Can I live with tomorrow knowing
whatever happens in this very second
will impact every day?
And beyond that?
Can I live with fallout of my choices?
More importantly can I look back, and know for certain,
I can live without regret,
for the greater good?

I thought I knew the answers.
Thought I would be among the leaders.
Instead here stands Montag, a ready soldier,
now that I’ve given him the key.

There’s so many questions,
and never enough answers, what is right, what is wrong,
depends on the perspective.
In truth, there can never be any answers
to the things I have asked myself over the years.
Only choices, and so far I have regretted mine,
wondered if I had taken the road
so seldom taken, would I had found
my paradise?

In a way I made my choice years ago,
laid down instead of defied,
the choice was mine, I made my future
and chose to except the consequences.
I did nothing, and now I am left to wonder what if?
It doesn’t matter now, I am old, getting closer
to the grave every second.
But, Guy Montag has a chance, and a future,
he just needed they key to see
How different everything used to be, when knowledge
was free, in a way I had a part in his pilgrimage,
but will not even be remembered
“if” not when he succeeds.
Because I had made my choice long ago, anything I do now, won’t change the past, but at least now I can change the future
if not for me, but maybe for the next generation.


I pack two bags, one full of dirty clothes.
To give Montag a chance, to find the rebels with someone else’s baggage.

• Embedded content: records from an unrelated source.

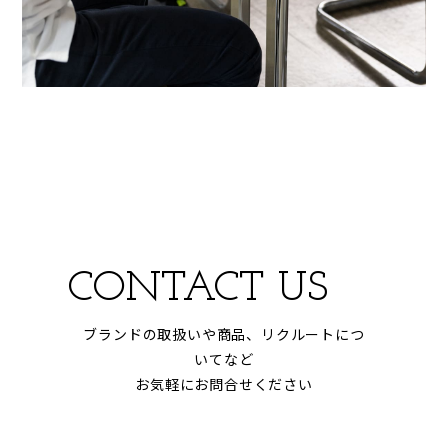
CONTACT US
ブランドの取扱いや商品、リクルートにつ
いてなど
お気軽にお問合せください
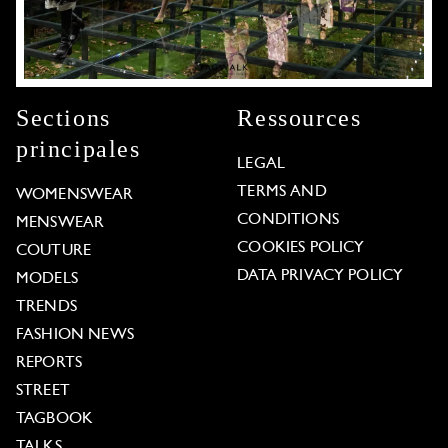
Sections
Ressources
principales
LEGAL
TERMS AND
WOMENSWEAR
CONDITIONS
MENSWEAR
COOKIES POLICY
COUTURE
DATA PRIVACY POLICY
MODELS
TRENDS
FASHION NEWS
REPORTS
STREET
TAGBOOK
TALKS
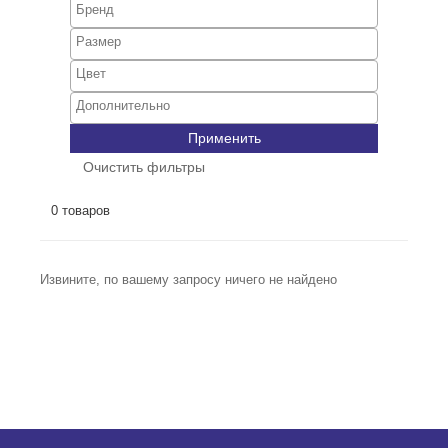
Применить
Очистить фильтры
0 товаров
Извините, по вашему запросу ничего не найдено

To disguise his scent, from the hound, who’s out for Montag’s blood.
Montag who raced through town planting many books in other fireman’s house,
to plant the seed of doubt in everyone’s mind.
Maybe the fireman weren’t as innocent as they seemed,
only if they knew Montag fooled them.

And I take the other bag
heft it on my shoulders, and with showing Montag the rest of my secrets that I’ll never see again, our parting is bitter sweet.

I should go with him, discover more knowledge.
I should be brave, and run off into the freedom lands.
But I will have only a small part in the new world
and maybe Montag will mention me.

Montag goes left and I run off in the other direction, feet thumping.
Heart pumping like helicopter blades. And this time when I look back,
at the city, the lights, the idiotic people with brainwashed minds,
what ever happens now it rests on Montag’s shoulders.
And maybe, just maybe this time around,
I made the right choice.


The author's comments:
This is from Fahrenheit 451. I wrote it for an English assignment from Faber's point of view instead of Montag's as a dramatic monologue.